• Problem requirements
Give back exactly the lines of the entries below from the line with "Frá 1873 hafa" to the line with "Af þessu stutta", inclusive, and only those.

Stored data entries

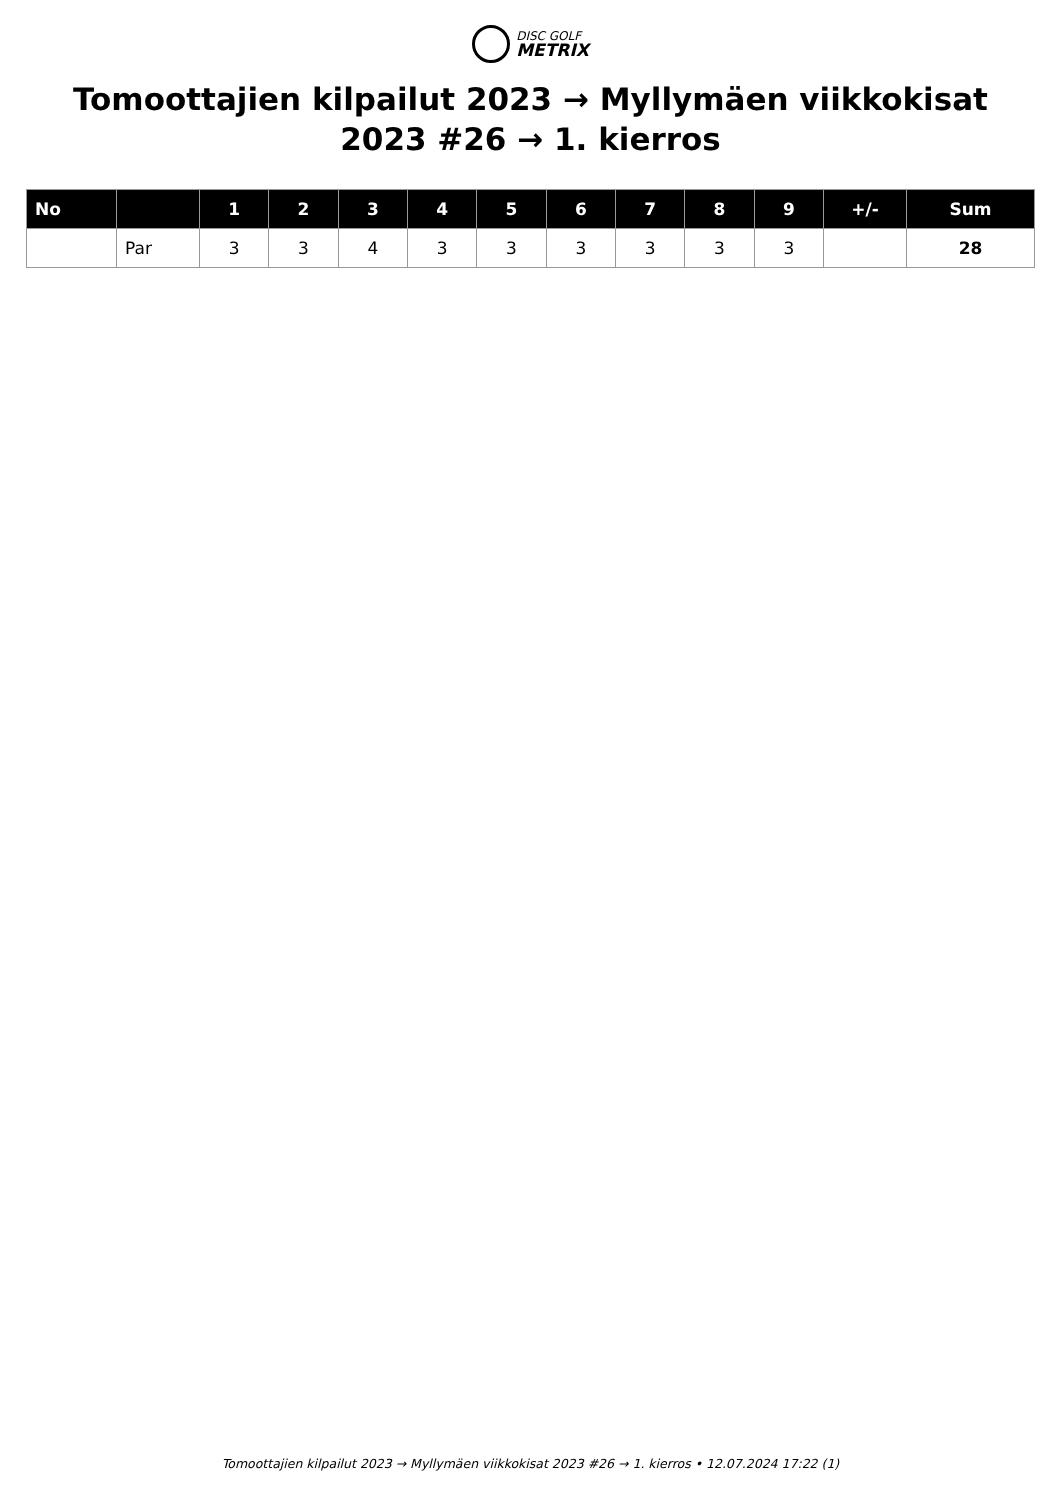DISC GOLF
METRIX
Tomoottajien kilpailut 2023 → Myllymäen viikkokisat 2023 #26 → 1. kierros
| No | | 1 | 2 | 3 | 4 | 5 | 6 | 7 | 8 | 9 | +/- | Sum |
| --- | --- | --- | --- | --- | --- | --- | --- | --- | --- | --- | --- | --- |
| | Par | 3 | 3 | 4 | 3 | 3 | 3 | 3 | 3 | 3 | | 28 |
Tomoottajien kilpailut 2023 → Myllymäen viikkokisat 2023 #26 → 1. kierros • 12.07.2024 17:22 (1)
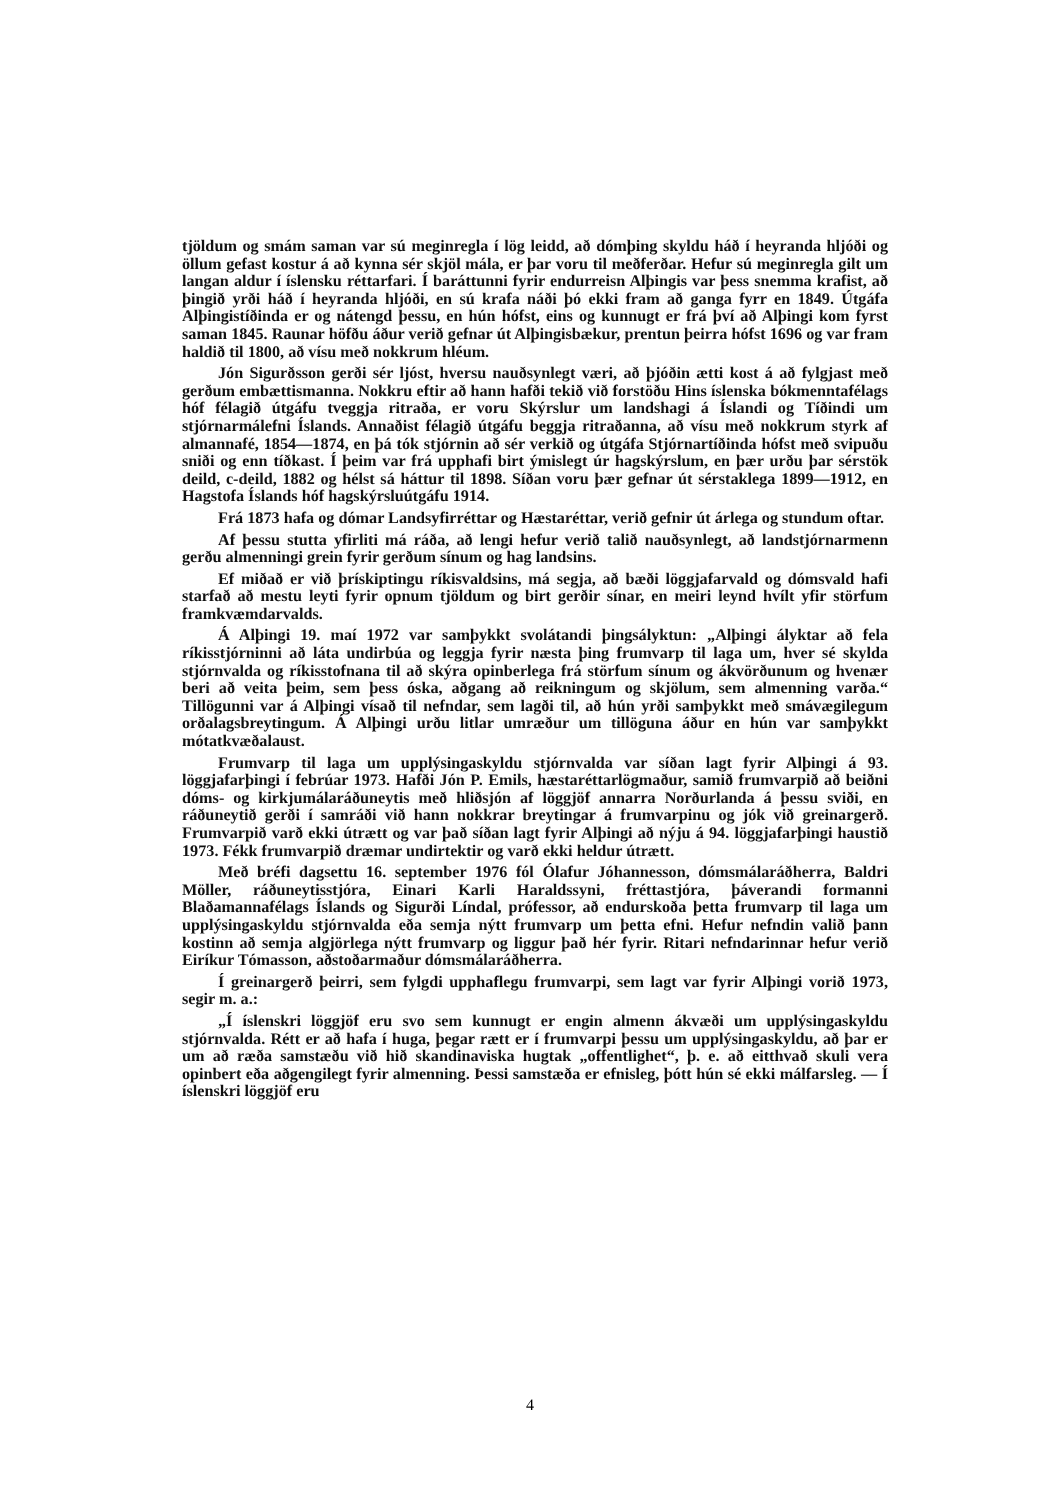tjöldum og smám saman var sú meginregla í lög leidd, að dómþing skyldu háð í heyranda hljóði og öllum gefast kostur á að kynna sér skjöl mála, er þar voru til meðferðar. Hefur sú meginregla gilt um langan aldur í íslensku réttarfari. Í baráttunni fyrir endurreisn Alþingis var þess snemma krafist, að þingið yrði háð í heyranda hljóði, en sú krafa náði þó ekki fram að ganga fyrr en 1849. Útgáfa Alþingistíðinda er og nátengd þessu, en hún hófst, eins og kunnugt er frá því að Alþingi kom fyrst saman 1845. Raunar höfðu áður verið gefnar út Alþingisbækur, prentun þeirra hófst 1696 og var fram haldið til 1800, að vísu með nokkrum hléum.
Jón Sigurðsson gerði sér ljóst, hversu nauðsynlegt væri, að þjóðin ætti kost á að fylgjast með gerðum embættismanna. Nokkru eftir að hann hafði tekið við forstöðu Hins íslenska bókmenntafélags hóf félagið útgáfu tveggja ritraða, er voru Skýrslur um landshagi á Íslandi og Tíðindi um stjórnarmálefni Íslands. Annaðist félagið útgáfu beggja ritraðanna, að vísu með nokkrum styrk af almannafé, 1854—1874, en þá tók stjórnin að sér verkið og útgáfa Stjórnartíðinda hófst með svipuðu sniði og enn tíðkast. Í þeim var frá upphafi birt ýmislegt úr hagskýrslum, en þær urðu þar sérstök deild, c-deild, 1882 og hélst sá háttur til 1898. Síðan voru þær gefnar út sérstaklega 1899—1912, en Hagstofa Íslands hóf hagskýrsluútgáfu 1914.
Frá 1873 hafa og dómar Landsyfirréttar og Hæstaréttar, verið gefnir út árlega og stundum oftar.
Af þessu stutta yfirliti má ráða, að lengi hefur verið talið nauðsynlegt, að landstjórnarmenn gerðu almenningi grein fyrir gerðum sínum og hag landsins.
Ef miðað er við þrískiptingu ríkisvaldsins, má segja, að bæði löggjafarvald og dómsvald hafi starfað að mestu leyti fyrir opnum tjöldum og birt gerðir sínar, en meiri leynd hvílt yfir störfum framkvæmdarvalds.
Á Alþingi 19. maí 1972 var samþykkt svolátandi þingsályktun: „Alþingi ályktar að fela ríkisstjórninni að láta undirbúa og leggja fyrir næsta þing frumvarp til laga um, hver sé skylda stjórnvalda og ríkisstofnana til að skýra opinberlega frá störfum sínum og ákvörðunum og hvenær beri að veita þeim, sem þess óska, aðgang að reikningum og skjölum, sem almenning varða.“ Tillögunni var á Alþingi vísað til nefndar, sem lagði til, að hún yrði samþykkt með smávægilegum orðalagsbreytingum. Á Alþingi urðu litlar umræður um tillöguna áður en hún var samþykkt mótatkvæðalaust.
Frumvarp til laga um upplýsingaskyldu stjórnvalda var síðan lagt fyrir Alþingi á 93. löggjafarþingi í febrúar 1973. Hafði Jón P. Emils, hæstaréttarlögmaður, samið frumvarpið að beiðni dóms- og kirkjumálaráðuneytis með hliðsjón af löggjöf annarra Norðurlanda á þessu sviði, en ráðuneytið gerði í samráði við hann nokkrar breytingar á frumvarpinu og jók við greinargerð. Frumvarpið varð ekki útrætt og var það síðan lagt fyrir Alþingi að nýju á 94. löggjafarþingi haustið 1973. Fékk frumvarpið dræmar undirtektir og varð ekki heldur útrætt.
Með bréfi dagsettu 16. september 1976 fól Ólafur Jóhannesson, dómsmálaráðherra, Baldri Möller, ráðuneytisstjóra, Einari Karli Haraldssyni, fréttastjóra, þáverandi formanni Blaðamannafélags Íslands og Sigurði Líndal, prófessor, að endurskoða þetta frumvarp til laga um upplýsingaskyldu stjórnvalda eða semja nýtt frumvarp um þetta efni. Hefur nefndin valið þann kostinn að semja algjörlega nýtt frumvarp og liggur það hér fyrir. Ritari nefndarinnar hefur verið Eiríkur Tómasson, aðstoðarmaður dómsmálaráðherra.
Í greinargerð þeirri, sem fylgdi upphaflegu frumvarpi, sem lagt var fyrir Alþingi vorið 1973, segir m. a.:
„Í íslenskri löggjöf eru svo sem kunnugt er engin almenn ákvæði um upplýsingaskyldu stjórnvalda. Rétt er að hafa í huga, þegar rætt er í frumvarpi þessu um upplýsingaskyldu, að þar er um að ræða samstæðu við hið skandinaviska hugtak „offentlighet“, þ. e. að eitthvað skuli vera opinbert eða aðgengilegt fyrir almenning. Þessi samstæða er efnisleg, þótt hún sé ekki málfarsleg. — Í íslenskri löggjöf eru
4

• Reply to the exercise
Frá 1873 hafa og dómar Landsyfirréttar og Hæstaréttar, verið gefnir út árlega og stundum oftar.
Af þessu stutta yfirliti má ráða, að lengi hefur verið talið nauðsynlegt, að landstjórnarmenn gerðu almenningi grein fyrir gerðum sínum og hag landsins.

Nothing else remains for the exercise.